Though trials in strawberries showed that light ratios induced improved yields in strawberries, the LLEAF technology has yet to be tested for its effect on blueberry crop growth, yield and fruit nutritional quality.

A typical installation of the new LLEAF technology comprises thin, polymer films that are retrofitted to an existing grow system. Credit: LLEAF Pty Ltd

Why stress the plants?

Another way to improve plants’ antioxidant potential is to target secondary metabolite synthesis by exposing plants to mild abiotic stresses. Recent research has shown that numerous polyphenols, including flavonoids, can be induced by salinity stress, a relatively simple approach for enhancing the antioxidant potential of blueberry fruits if trials produce desirable results.

What do the researchers hope to demonstrate?

Once the research team identifies the LLEAF light-spectra combination and abiotic (saline) stress regime that results in the most nutritionally potent polytunnel-grown blueberry fruit, this will form a sound scientific basis for modifying polytunnels accordingly.

Growers who implement these improvements will reap the benefits of growing blueberries in comparatively cheap, low-tech polytunnels while delivering a superior-quality product with proven health benefits.

The more potent health benefits of the Australian high-flavonol berry will distinguish it from its competitors, increasing its appeal in key ‘health and wellness’ markets and justifying a premium price tag.

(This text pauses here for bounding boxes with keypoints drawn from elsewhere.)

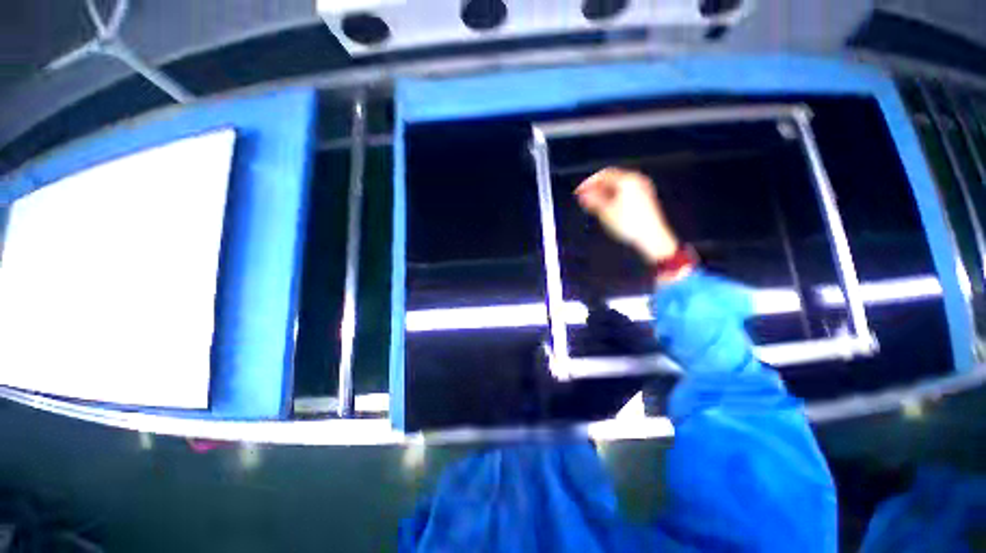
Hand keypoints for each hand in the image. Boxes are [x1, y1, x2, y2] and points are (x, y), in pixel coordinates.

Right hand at [574, 168, 678, 263]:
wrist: (651, 237)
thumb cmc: (631, 224)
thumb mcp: (606, 212)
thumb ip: (593, 200)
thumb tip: (583, 195)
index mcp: (627, 180)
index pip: (603, 175)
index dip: (588, 183)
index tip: (579, 191)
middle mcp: (637, 180)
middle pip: (611, 179)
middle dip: (596, 188)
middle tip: (585, 197)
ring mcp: (643, 188)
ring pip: (618, 186)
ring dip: (604, 193)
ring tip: (593, 203)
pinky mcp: (645, 198)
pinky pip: (625, 192)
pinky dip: (613, 196)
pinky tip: (606, 206)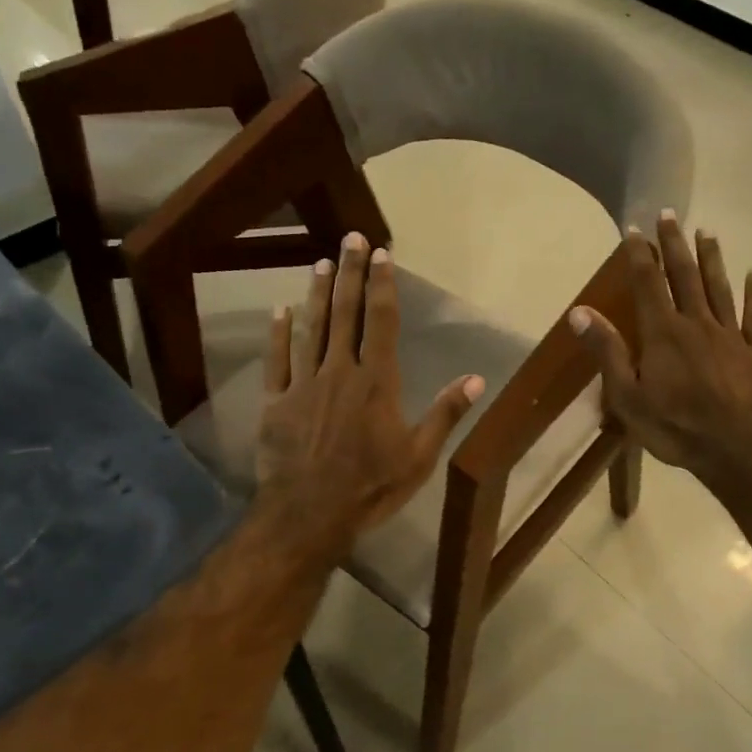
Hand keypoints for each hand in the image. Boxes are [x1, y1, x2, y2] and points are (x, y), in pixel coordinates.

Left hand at [255, 234, 484, 556]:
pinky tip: (279, 311)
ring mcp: (304, 384)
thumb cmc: (371, 486)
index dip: (382, 286)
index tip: (381, 254)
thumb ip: (445, 414)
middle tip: (349, 238)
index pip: (381, 322)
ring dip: (315, 294)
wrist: (310, 513)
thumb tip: (475, 379)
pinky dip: (278, 334)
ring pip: (310, 329)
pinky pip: (277, 360)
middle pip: (344, 313)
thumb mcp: (419, 456)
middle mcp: (340, 371)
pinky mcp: (276, 402)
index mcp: (376, 382)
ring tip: (320, 263)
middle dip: (349, 274)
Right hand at [569, 212, 751, 488]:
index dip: (639, 255)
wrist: (735, 448)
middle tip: (670, 215)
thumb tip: (579, 312)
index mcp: (663, 333)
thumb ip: (607, 351)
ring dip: (712, 259)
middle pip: (685, 276)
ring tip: (707, 232)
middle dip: (675, 245)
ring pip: (719, 288)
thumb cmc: (674, 426)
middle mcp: (696, 323)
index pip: (647, 284)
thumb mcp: (627, 396)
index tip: (633, 229)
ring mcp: (728, 336)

What’s the broader benefit?

Producing blueberries with superior health benefits such as higher antioxidant levels increases the appeal of the blueberry farming industry in Australia, as it means the resulting blueberries can be sold at a premium.

With consumer interest in the potential health benefits of eating high-flavonol blueberry fruit, higher concentrations of these compounds should be an additional selling point.

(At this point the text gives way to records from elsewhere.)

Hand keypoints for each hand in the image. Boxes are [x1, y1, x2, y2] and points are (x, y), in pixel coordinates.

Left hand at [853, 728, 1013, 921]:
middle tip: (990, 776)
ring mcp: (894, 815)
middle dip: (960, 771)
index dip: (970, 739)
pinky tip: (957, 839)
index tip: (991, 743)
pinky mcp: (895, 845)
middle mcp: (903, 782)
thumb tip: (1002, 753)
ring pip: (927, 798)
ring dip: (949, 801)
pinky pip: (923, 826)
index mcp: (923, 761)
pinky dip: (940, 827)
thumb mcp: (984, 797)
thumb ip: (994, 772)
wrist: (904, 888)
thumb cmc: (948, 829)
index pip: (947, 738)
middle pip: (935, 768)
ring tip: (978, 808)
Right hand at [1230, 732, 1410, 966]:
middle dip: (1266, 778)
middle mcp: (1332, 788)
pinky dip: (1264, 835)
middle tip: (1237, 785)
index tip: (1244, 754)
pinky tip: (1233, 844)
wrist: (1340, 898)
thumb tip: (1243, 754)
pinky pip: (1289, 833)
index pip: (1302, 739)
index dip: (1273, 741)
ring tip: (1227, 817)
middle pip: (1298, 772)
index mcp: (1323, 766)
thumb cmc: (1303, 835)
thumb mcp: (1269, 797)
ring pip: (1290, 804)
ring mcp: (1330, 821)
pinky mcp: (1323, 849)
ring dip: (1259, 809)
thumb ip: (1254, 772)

The learnings gained in this project could also be usefully applied in blueberry breeding programs going forward.

Blueberries contain various phytochemicals of benefit to human health. Credit: Jeremy Ricketts on Unsplash

Why blueberries?

Blueberries, widely touted as a ‘superfood’ and hence increasingly popular with health-conscious consumers worldwide, contain several phytochemicals beneficial to human health. The fruit is high in dietary fibre, vitamin C and a variety of beneficial polyphenols – notably flavonoids (primarily, anthocyanin); proanthocyanidins; flavonols (such as kaempferol, quercetin and myricetin) and phenolic acids (principally, hydroxycinnamic acids).

Flavonoids, along with other polyphenols, act as antioxidants, protecting against the harmful effects of free radicals.

In plants, phenolics and polyphenols are secondary metabolites that defend against environmental stresses that might otherwise result in oxidative damage and homeostatic disruption to the plant. Many plant phenolic compounds scavenge free radicals, acting as natural antioxidants.

Plant phenolics – especially the various polyphenols of the flavonoid group – are now widely acknowledged to have pharmacological properties in humans, including anti-inflammatory, anti-cancer, anti-diabetic, anti-obesity, anti-microbial, anti-allergic, anti-viral, anti-thrombotic, hepato-protective and neuro-protective benefits.

Potent anthocyanin flavonoids account for up to 60 per cent of total polyphenolics in ripe blueberry fruit. As well as anthocyanins, blueberries contain beneficial flavonoid subgroups flavonols (kaempferol, quercetin, myricetin) and flavanols (proanthocyanidins), and phenolic acids (mainly hydroxycinnamic acids).

However, research has shown that polyphenol content in blueberries varies with genetics, environmental conditions and fruit ripening stages, ranging from 48 to 304 mg/100 g of fresh fruit weight.